Sur le plan plus strictement politique enfin, le bilan des réformateurs, aux manettes de l’Etat élu depuis 2013, paraît objectivement difficile à défendre. Victimes du retrait américain de l’Accord de Vienne, impuissants à contrer les effets néfastes des sanctions extraterritoriales des Etats-Unis, les réformateurs n’ont pas pu démontrer la pertinence de la voie de l’ouverture. Ils disposent certes de bonnes excuses, n’étant pas responsables des décisions unilatérales de Washington et ayant dû composer avec l’opposition larvée des contre-pouvoirs conservateurs non-élus du régime (Guidance, Gardiens de la révolution). Ce triste bilan n’en convainc pas moins une petite partie de l’électorat iranien qu’il vaut mieux un régime monolithiquement conservateur, jouissant de coudées franches pour agir avec détermination, qu’un régime schizophrène dont la partie élue serait réformatrice, mais impuissante. 

Des élections cruciales, au-delà de leurs résultats

Les jeux semblant être ainsi joués d’avance, de quoi ces élections peuvent-elles tout de même être révélatrices ? 

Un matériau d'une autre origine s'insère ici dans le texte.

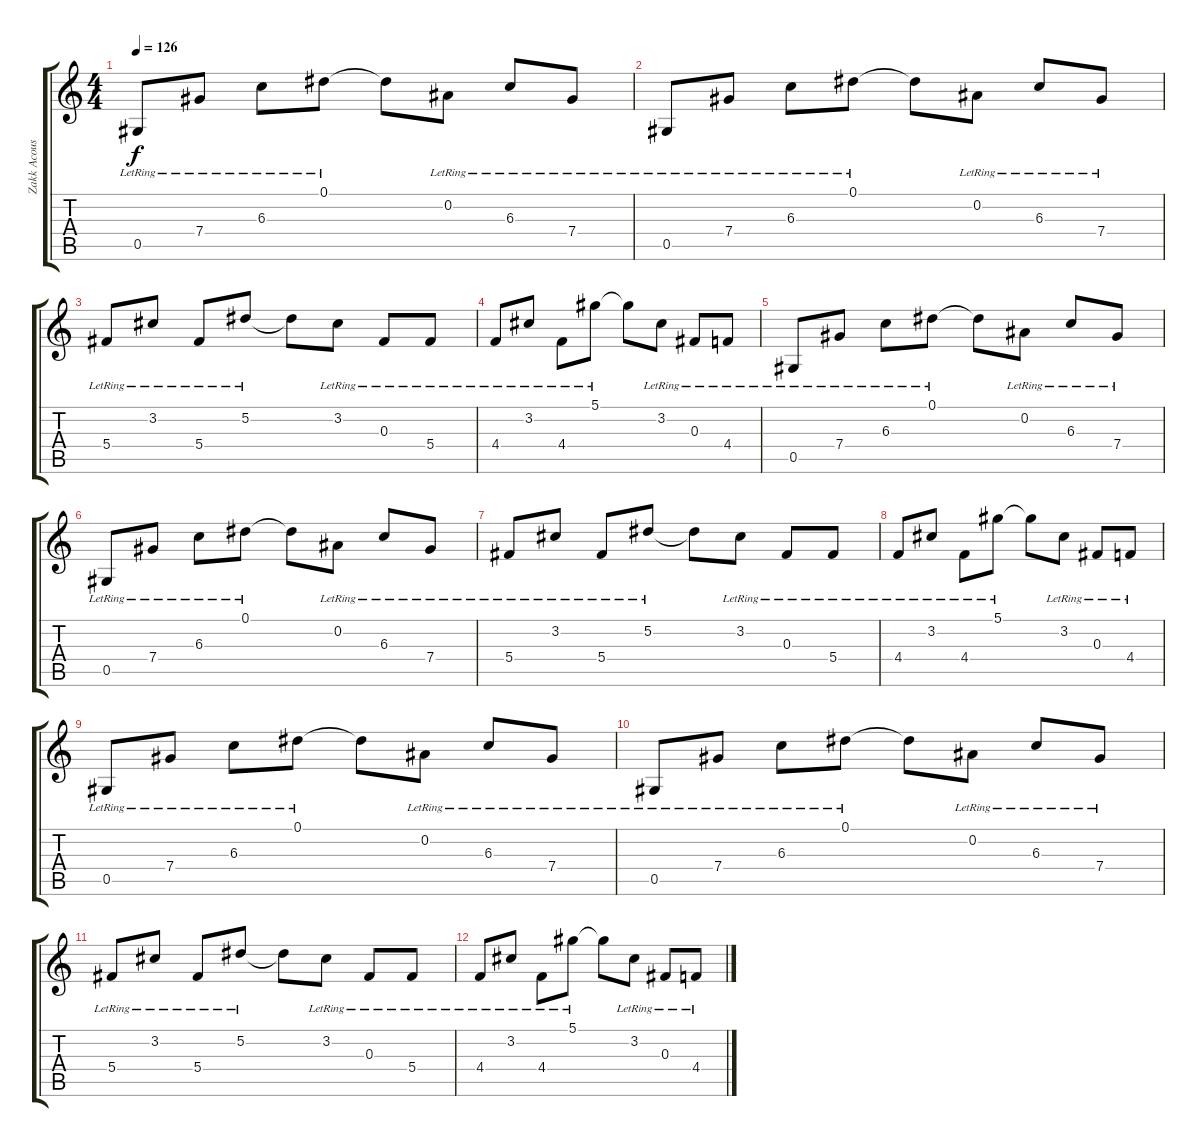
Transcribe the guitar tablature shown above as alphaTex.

\track ("Zakk Acoustic" "Zakk Acous") {instrument acousticguitarnylon}
\staff {score tabs}
\tuning (Eb4 Bb3 Gb3 Db3 Ab2 Eb2) {hide}
\ts (4 4)
\tempo 126
\clef g2
\ks c
0.5{lr}.8{dy f} 7.4{lr}.8 6.3{lr}.8 0.1{lr}.8 0.1{t}.8 0.2{lr}.8 6.3{lr}.8 7.4{lr}.8 |
0.5{lr}.8 7.4{lr}.8 6.3{lr}.8 0.1{lr}.8 0.1{t}.8 0.2{lr}.8 6.3{lr}.8 7.4{lr}.8 |
5.4{lr}.8 3.2{lr}.8 5.4{lr}.8 5.2{lr}.8 5.2{t}.8 3.2{lr}.8 0.3{lr}.8 5.4{lr}.8 |
4.4{lr}.8 3.2{lr}.8 4.4{lr}.8 5.1{lr}.8 5.1{t}.8 3.2{lr}.8 0.3{lr}.8 4.4{lr}.8 |
0.5{lr}.8 7.4{lr}.8 6.3{lr}.8 0.1{lr}.8 0.1{t}.8 0.2{lr}.8 6.3{lr}.8 7.4{lr}.8 |
0.5{lr}.8 7.4{lr}.8 6.3{lr}.8 0.1{lr}.8 0.1{t}.8 0.2{lr}.8 6.3{lr}.8 7.4{lr}.8 |
5.4{lr}.8 3.2{lr}.8 5.4{lr}.8 5.2{lr}.8 5.2{t}.8 3.2{lr}.8 0.3{lr}.8 5.4{lr}.8 |
4.4{lr}.8 3.2{lr}.8 4.4{lr}.8 5.1{lr}.8 5.1{t}.8 3.2{lr}.8 0.3{lr}.8 4.4{lr}.8 |
0.5{lr}.8 7.4{lr}.8 6.3{lr}.8 0.1{lr}.8 0.1{t}.8 0.2{lr}.8 6.3{lr}.8 7.4{lr}.8 |
0.5{lr}.8 7.4{lr}.8 6.3{lr}.8 0.1{lr}.8 0.1{t}.8 0.2{lr}.8 6.3{lr}.8 7.4{lr}.8 |
5.4{lr}.8 3.2{lr}.8 5.4{lr}.8 5.2{lr}.8 5.2{t}.8 3.2{lr}.8 0.3{lr}.8 5.4{lr}.8 |
4.4{lr}.8 3.2{lr}.8 4.4{lr}.8 5.1{lr}.8 5.1{t}.8 3.2{lr}.8 0.3{lr}.8 4.4{lr}.8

Les législatives iraniennes marquent tout d’abord l’entrée dans un nouveau cycle politique, qui débouchera sur les élections présidentielles d’avril 2021. Une large victoire des conservateurs au Madjles lancera parfaitement les candidats conservateurs à la tête de l’exécutif dans 14 mois. Elle leur permettrait également de neutraliser la dernière année du deuxième mandat de Rohani, en ne votant pas les lois proposées par son gouvernement. Cette probabilité pourrait être lourde de conséquence, par exemple dans l’hypothèse où un nouveau président démocrate aux Etats-Unis chercherait à relancer des négociations avec Téhéran à partir de décembre 2020. L’opposition d’un Madjles proche de la ligne du Guide rendrait, pour le gouvernement, ce scénario difficile à mettre en œuvre sur le plan diplomatique. 

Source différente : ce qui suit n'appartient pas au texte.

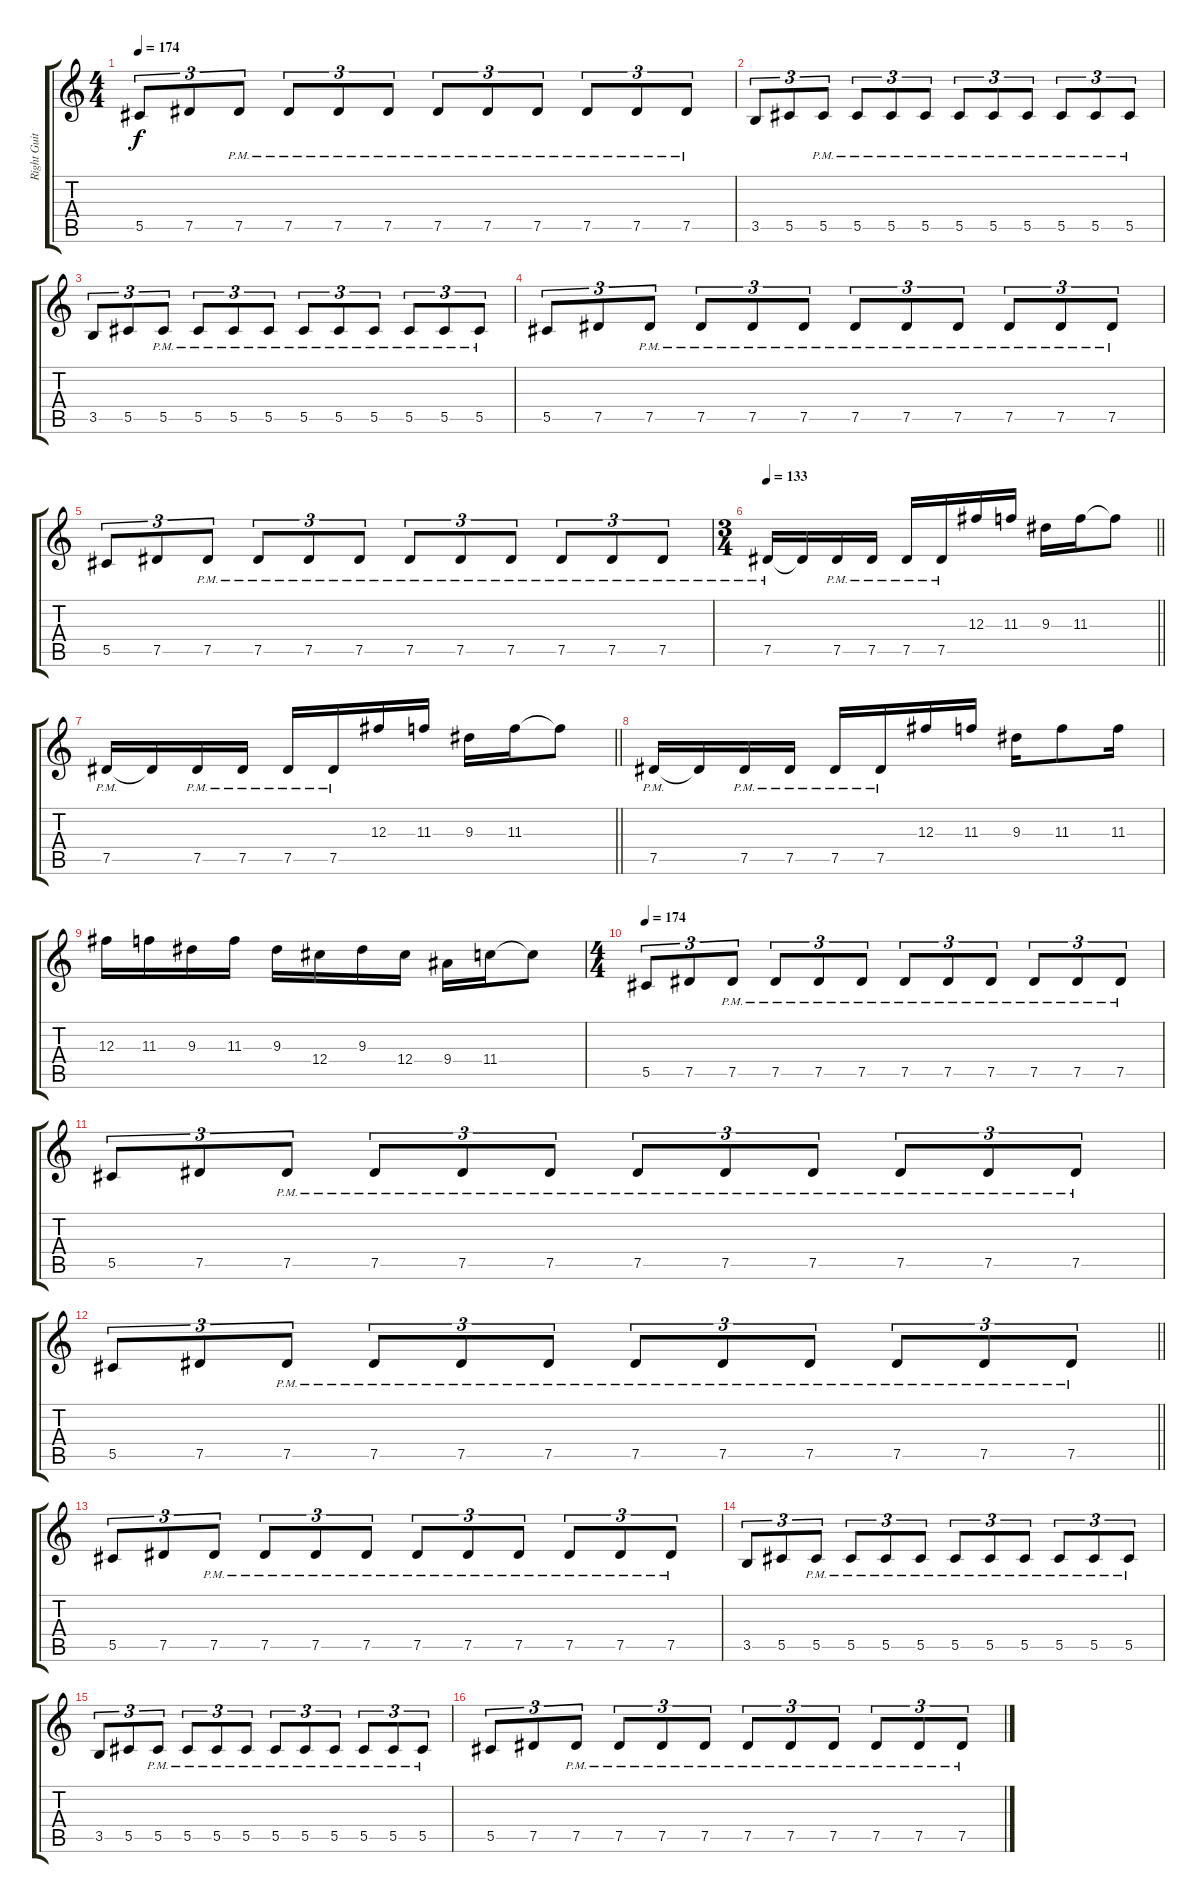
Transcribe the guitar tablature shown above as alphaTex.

A bas bruit, l’idée d’une révision constitutionnelle progresse dans les milieux conservateurs, la tenue d’élections, certes seulement semi-démocratiques, étant de plus en plus perçue par le régime comme un risque pour sa survie.

Un deuxième enjeu de ces élections touche à la question de la réforme des institutions iraniennes. A bas bruit, l’idée d’une révision constitutionnelle progresse dans les milieux conservateurs, la tenue d’élections, certes seulement semi-démocratiques, étant de plus en plus perçue par le régime comme un risque pour sa survie. C’était déjà à l’occasion de la réélection contestée d’Ahmadinejad que le Mouvement vert avait, en 2009, fait vaciller le régime. Dans ce contexte, le Guide, qui prépare aussi sa succession, pourrait chercher à lancer une révision, selon les lignes qu’il a déjà exposées il y a quelques années, visant à rapprocher le pays d’une république parlementaire dans laquelle le poste de Président serait supprimé. Le pouvoir exécutif reviendrait ainsi à un Premier ministre issu de la majorité parlementaire, privant donc les Iraniens d’élections présidentielles. Cette évolution ne contreviendrait pas au principe fondamental du velayat-e faqih (gouvernance des jurisconsultes), qui prévoit une double légitimité démocratique et divine au pouvoir politique. A prérogatives parlementaires inchangées, une telle révision constituerait un net accroissement du pouvoir non-élu (Guidance et Gardiens), tant le pouvoir réel du Madjles est aujourd’hui limité dans les faits. 

Enfin, l’enjeu le plus immédiat est celui du taux effectif de participation aux élections législatives, et de ses éventuelles conséquences. Le taux de participation annoncé par le régime à l’issue du premier tour (environ 45 %) était suffisamment faible pour paraître crédible (il s’agit d’un bas historique dans l’histoire de la République islamique), mais probablement nettement au-delà des vrais chiffres selon beaucoup d’observateurs. La participation au second tour (prévu dans la majorité des régions du pays, seules quelques rares circonscriptions ayant élu un candidat dès le premier tour) confirmera très probablement cette tendance. Le raz-de-marée conservateur attendu au Madjles, couplé à cette très faible participation, confirme pour beaucoup le caractère de moins en moins démocratique de la République islamique.